At risk of revealing my veiled identity as a snob, I truly despise beer. For one simple reason: it’s disgusting. And before you accuse this stance of being a result of my intensely nauseating pub golf hangover (sorry Brew Co bathrooms) or accuse me of not having tried “good beer” (if that’s the case there seem to be so very few of them), I’m here to argue that you dislike it too.


You always hear that beer is simply an ‘acquired taste’. Acquired taste is just peer pressure at its finest. As a society, we’ve gaslit every ongoing generation that a piss-coloured-beverage of fermented grains is the height of drunken taste.


I’ll admit that even at my geriatric age of twenty, I’m a bit of a beer novice. I still remember vividly the first time I walked up to the Molly’s bartender and confidently ordered “one beer please,” to which he responded, “which beer?,” to which I just blankly stared as I frankly hadn’t the slightest clue.
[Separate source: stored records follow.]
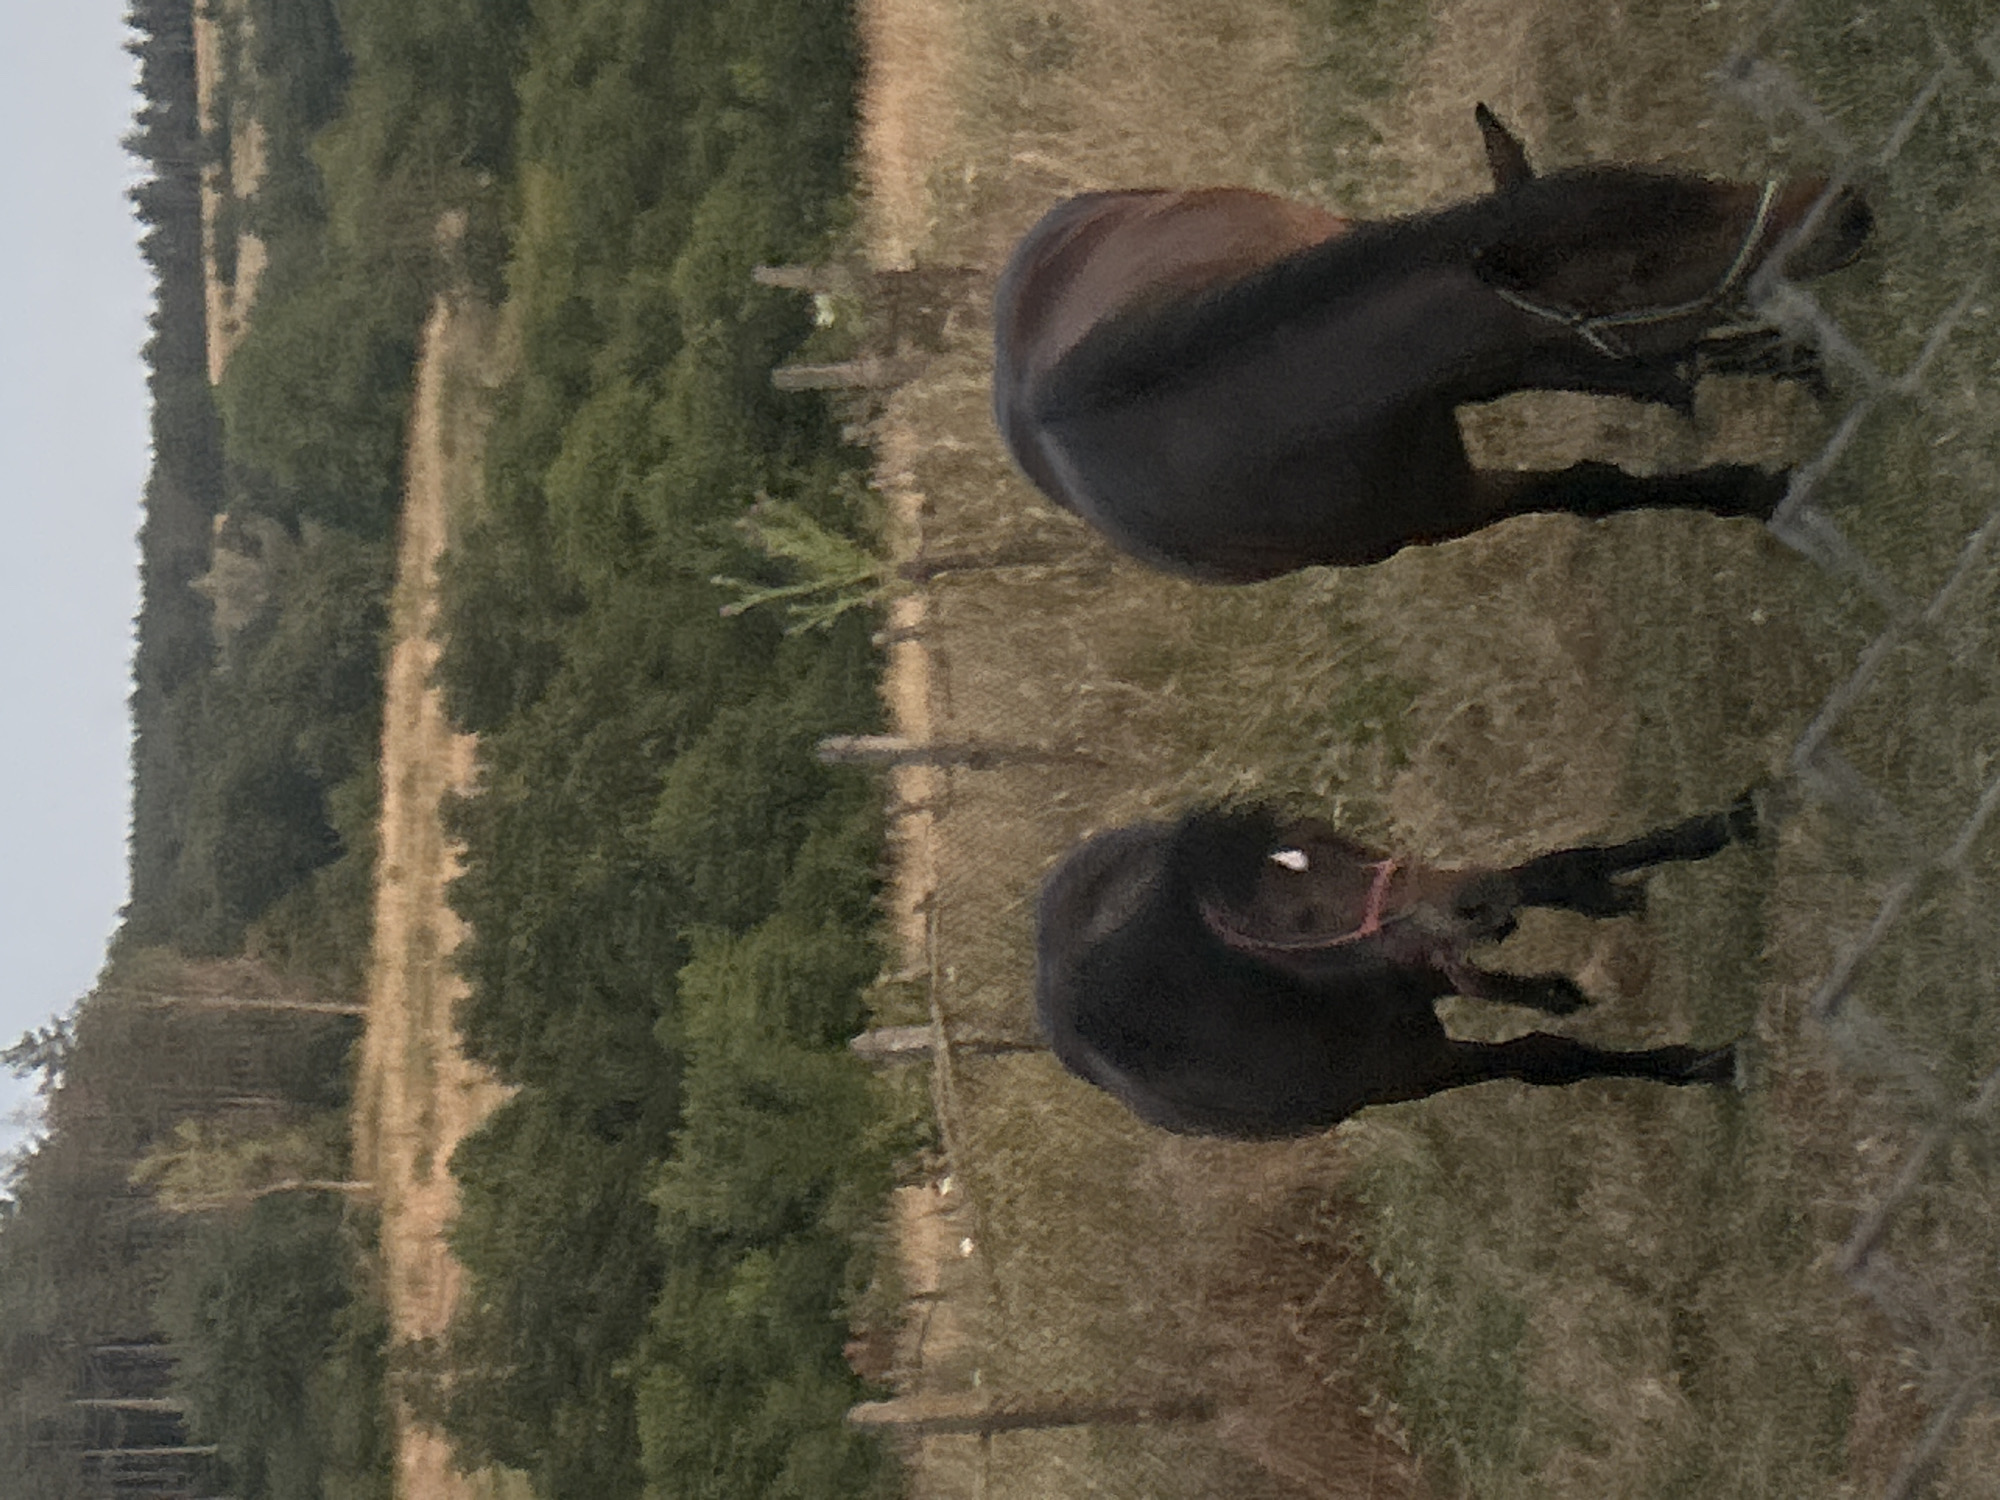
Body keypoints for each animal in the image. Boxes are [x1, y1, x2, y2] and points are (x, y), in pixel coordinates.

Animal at [993, 106, 1872, 582]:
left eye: (1664, 175)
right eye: (1638, 269)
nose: (1840, 211)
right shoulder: (1449, 512)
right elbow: (1592, 485)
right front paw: (1756, 489)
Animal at [1035, 796, 1763, 1138]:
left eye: (1325, 839)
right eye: (1294, 921)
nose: (1476, 901)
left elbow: (1560, 868)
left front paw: (1733, 820)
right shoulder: (1415, 1070)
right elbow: (1546, 1057)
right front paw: (1707, 1063)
To those anxiously awaiting the answer to what Summer King’s first beer order was, I shamefully admit — a lukewarm glass of Tennent’s. Fitting, a medium sized glass for an exceptionally mediocre beer.


As if the nasal assault of rancid spilt beer every time you walk into a pub isn’t bad enough, order anything other than a pint and the beer snobs come running. I suppose beer does have an exciting and diverse flavour scale, ranging from water to the classic taste of a ‘fertilised field of barley.’ But personally, I like to pay for what I get with my consumption. And for £4.50, I’d like my alcoholic percentage consumed to be a lot higher than 4 per cent. Now I’m no maths major (and it would mean terrifying things for the world if I was), but unlike the delectable tequila soda’s I eagerly consume; at 200 calories a pint, with ten beers, you could fulfil your daily calorie limit and still only end up tipsy.


Now you could argue that past the gross mistake of the drink itself, there is a culture associated with this beloved beverage. Rampant violence, shouting, crawling around pubs and apparently the Communist Manifesto. But beer has utterly robbed society of any creativity. Take sports, imagine if the official sponsor of the Premier League was Smirnoff. Gone would be the days of aggressively spraying ale over crowds and ambivalent little kids in the stands. Instead enter an era of sipping Vodka Sodas with a lime, through a logo straw in a comically large bucket, with every fan at the perfect level of jovial inebriation (imagine how sexy the merch would be).


Bartenders, desperately yearning to fix up a new innovative drink, have been robbed of any clients by the vile thief that is ‘the pint’. How many hospitality workers will say they were verbally accosted by a customer who had a few Spicy Margaritas? How many can say they’ve seen people so wasted off beer they turn into screaming toddlers, waddling and tripping over chairs and chatting up (prowling around) the 20-years-younger bar staff.


Maybe one day if I wake up in the body of an old alcoholic man — à-la-Freaky-Friday — I’ll crave a well-pulled pint of Guinness. But in the meantime, life is too short to drink vomitous concoctions, I’ll pass on the beer belly and stick to my timeless vodka crans instead.